* WHAT IS REQUIRED:
Lines from the line with "(fp_circle (center 35.3 30.9) (end 38.5" to the line with "(fp_rect (start -39.272" in the entries below, and only those, must be output exactly, with both ends included.

* TASK INPUT:

################

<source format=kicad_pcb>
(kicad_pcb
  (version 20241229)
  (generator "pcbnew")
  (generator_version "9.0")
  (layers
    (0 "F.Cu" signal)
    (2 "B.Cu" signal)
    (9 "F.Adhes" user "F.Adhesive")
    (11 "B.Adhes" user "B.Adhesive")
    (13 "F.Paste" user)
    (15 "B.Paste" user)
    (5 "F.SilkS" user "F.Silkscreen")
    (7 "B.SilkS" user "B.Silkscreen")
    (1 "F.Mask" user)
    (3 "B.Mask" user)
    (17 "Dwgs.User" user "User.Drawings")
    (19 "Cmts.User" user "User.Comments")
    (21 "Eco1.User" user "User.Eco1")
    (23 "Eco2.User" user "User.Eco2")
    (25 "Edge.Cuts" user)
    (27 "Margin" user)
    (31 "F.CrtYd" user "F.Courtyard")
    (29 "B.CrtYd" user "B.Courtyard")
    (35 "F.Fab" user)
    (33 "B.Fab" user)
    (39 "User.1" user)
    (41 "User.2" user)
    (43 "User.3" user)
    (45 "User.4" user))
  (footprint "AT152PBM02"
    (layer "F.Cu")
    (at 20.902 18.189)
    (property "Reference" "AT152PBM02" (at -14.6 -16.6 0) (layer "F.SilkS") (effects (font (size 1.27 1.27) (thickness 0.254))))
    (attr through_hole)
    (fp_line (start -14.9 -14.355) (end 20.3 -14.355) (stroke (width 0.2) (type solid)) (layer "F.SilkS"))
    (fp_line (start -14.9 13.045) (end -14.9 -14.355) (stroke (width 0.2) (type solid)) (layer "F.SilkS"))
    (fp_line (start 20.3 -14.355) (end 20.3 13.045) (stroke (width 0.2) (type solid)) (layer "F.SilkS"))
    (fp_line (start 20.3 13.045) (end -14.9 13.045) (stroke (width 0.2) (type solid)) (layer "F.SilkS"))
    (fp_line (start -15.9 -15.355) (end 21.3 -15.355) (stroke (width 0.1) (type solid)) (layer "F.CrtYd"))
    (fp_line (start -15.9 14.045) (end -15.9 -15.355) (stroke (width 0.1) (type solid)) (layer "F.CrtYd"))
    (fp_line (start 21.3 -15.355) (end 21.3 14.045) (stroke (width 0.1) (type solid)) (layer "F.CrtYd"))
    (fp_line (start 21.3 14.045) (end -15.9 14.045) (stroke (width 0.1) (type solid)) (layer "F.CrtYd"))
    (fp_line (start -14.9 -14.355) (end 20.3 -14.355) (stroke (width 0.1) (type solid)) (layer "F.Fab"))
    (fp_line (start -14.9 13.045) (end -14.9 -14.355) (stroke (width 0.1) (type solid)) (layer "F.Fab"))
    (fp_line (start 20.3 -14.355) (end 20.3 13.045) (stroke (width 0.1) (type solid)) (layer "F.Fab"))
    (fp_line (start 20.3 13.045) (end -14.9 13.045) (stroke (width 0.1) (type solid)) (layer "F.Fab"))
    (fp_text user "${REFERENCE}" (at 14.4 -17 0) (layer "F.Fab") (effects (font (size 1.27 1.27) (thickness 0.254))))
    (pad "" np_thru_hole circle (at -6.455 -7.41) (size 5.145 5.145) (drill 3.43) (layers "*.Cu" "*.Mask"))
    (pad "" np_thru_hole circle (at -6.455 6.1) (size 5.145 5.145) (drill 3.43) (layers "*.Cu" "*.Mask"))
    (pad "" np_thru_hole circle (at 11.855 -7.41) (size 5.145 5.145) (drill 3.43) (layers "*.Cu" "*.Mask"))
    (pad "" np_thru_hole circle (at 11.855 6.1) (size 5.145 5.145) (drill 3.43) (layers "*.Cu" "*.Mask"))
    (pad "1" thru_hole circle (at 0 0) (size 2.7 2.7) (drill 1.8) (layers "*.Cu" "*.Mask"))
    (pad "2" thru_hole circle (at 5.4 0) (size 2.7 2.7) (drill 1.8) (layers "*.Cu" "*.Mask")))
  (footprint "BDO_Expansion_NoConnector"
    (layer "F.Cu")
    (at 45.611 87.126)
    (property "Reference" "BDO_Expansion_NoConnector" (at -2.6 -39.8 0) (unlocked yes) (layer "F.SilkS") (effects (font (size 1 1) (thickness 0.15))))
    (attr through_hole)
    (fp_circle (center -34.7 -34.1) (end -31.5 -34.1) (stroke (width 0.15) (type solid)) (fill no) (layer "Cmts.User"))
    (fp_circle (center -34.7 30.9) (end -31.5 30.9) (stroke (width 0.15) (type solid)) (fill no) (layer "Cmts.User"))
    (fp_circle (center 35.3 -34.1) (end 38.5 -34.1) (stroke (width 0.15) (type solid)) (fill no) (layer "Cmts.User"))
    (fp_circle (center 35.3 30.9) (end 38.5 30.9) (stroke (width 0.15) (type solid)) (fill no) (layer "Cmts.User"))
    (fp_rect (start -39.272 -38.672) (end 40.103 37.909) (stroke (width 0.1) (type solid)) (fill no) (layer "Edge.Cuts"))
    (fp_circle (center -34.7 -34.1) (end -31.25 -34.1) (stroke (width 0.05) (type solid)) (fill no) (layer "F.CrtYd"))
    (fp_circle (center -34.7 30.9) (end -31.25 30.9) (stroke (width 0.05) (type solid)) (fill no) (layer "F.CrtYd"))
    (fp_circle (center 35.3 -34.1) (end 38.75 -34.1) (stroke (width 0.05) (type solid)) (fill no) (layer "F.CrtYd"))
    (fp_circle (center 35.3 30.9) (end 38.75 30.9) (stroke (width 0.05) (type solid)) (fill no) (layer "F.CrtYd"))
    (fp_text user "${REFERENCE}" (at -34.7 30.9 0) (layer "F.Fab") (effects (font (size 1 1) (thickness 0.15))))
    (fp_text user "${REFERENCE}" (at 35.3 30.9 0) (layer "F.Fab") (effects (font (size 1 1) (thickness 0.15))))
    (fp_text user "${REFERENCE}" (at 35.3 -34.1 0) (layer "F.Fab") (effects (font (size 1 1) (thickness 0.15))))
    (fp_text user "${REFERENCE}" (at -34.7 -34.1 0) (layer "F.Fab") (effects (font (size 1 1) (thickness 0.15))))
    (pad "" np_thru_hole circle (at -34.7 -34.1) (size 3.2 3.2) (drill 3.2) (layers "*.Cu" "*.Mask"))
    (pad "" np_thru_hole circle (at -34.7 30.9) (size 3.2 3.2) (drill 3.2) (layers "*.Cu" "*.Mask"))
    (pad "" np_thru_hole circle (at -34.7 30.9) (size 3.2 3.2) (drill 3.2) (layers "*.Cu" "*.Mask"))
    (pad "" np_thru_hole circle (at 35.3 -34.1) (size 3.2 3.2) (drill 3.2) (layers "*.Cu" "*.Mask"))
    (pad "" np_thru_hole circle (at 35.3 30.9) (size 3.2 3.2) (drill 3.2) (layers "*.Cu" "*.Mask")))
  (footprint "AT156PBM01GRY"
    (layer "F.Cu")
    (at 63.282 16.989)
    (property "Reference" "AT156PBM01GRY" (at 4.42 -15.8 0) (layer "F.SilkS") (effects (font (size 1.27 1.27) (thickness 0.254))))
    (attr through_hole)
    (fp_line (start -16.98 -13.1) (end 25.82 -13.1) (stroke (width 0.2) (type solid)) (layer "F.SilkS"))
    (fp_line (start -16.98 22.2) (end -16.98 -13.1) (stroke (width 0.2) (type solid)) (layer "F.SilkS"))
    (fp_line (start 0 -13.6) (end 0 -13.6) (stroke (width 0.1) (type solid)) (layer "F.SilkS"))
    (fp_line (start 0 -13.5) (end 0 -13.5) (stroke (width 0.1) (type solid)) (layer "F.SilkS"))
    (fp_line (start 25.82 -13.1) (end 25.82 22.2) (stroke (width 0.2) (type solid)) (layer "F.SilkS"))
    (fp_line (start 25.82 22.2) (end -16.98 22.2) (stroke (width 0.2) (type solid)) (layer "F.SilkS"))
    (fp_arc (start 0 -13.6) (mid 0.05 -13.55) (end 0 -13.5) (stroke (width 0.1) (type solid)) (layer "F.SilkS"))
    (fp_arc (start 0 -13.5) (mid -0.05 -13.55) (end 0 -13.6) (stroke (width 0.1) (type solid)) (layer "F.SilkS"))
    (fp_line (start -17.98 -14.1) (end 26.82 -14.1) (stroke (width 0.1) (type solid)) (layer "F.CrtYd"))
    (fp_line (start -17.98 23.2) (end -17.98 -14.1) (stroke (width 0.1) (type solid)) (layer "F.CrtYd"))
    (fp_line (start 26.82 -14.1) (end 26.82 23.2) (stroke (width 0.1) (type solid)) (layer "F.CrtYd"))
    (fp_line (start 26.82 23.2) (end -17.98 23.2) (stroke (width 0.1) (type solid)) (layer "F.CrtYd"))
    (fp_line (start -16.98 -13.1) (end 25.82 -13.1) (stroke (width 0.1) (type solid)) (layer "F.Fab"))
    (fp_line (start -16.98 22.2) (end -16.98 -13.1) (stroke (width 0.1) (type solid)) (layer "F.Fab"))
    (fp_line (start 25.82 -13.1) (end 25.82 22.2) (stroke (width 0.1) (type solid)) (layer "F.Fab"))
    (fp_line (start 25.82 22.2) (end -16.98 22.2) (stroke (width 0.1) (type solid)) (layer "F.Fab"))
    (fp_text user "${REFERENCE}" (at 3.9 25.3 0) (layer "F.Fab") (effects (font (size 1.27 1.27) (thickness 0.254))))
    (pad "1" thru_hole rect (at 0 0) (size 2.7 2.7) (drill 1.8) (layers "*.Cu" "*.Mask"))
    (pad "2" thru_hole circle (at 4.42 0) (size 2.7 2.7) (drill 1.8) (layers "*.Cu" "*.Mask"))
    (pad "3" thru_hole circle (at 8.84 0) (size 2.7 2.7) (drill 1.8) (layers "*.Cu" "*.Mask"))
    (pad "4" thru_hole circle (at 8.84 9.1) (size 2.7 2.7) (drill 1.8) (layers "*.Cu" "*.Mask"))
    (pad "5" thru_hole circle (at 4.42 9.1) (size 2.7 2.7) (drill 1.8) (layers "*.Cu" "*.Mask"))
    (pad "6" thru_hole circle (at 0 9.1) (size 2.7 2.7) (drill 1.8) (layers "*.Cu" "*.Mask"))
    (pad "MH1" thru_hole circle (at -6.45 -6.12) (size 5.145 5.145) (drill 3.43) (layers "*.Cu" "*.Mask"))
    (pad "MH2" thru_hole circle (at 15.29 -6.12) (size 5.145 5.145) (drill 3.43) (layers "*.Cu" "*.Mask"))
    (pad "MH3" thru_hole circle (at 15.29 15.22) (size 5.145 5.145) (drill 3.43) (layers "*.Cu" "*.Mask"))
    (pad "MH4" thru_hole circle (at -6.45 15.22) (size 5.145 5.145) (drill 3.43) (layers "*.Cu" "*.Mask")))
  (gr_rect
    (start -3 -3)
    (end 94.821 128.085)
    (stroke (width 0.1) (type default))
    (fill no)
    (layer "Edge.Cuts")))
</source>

################

* EXERCISE OUTPUT:
    (fp_circle (center 35.3 30.9) (end 38.5 30.9) (stroke (width 0.15) (type solid)) (fill no) (layer "Cmts.User"))
    (fp_rect (start -39.272 -38.672) (end 40.103 37.909) (stroke (width 0.1) (type solid)) (fill no) (layer "Edge.Cuts"))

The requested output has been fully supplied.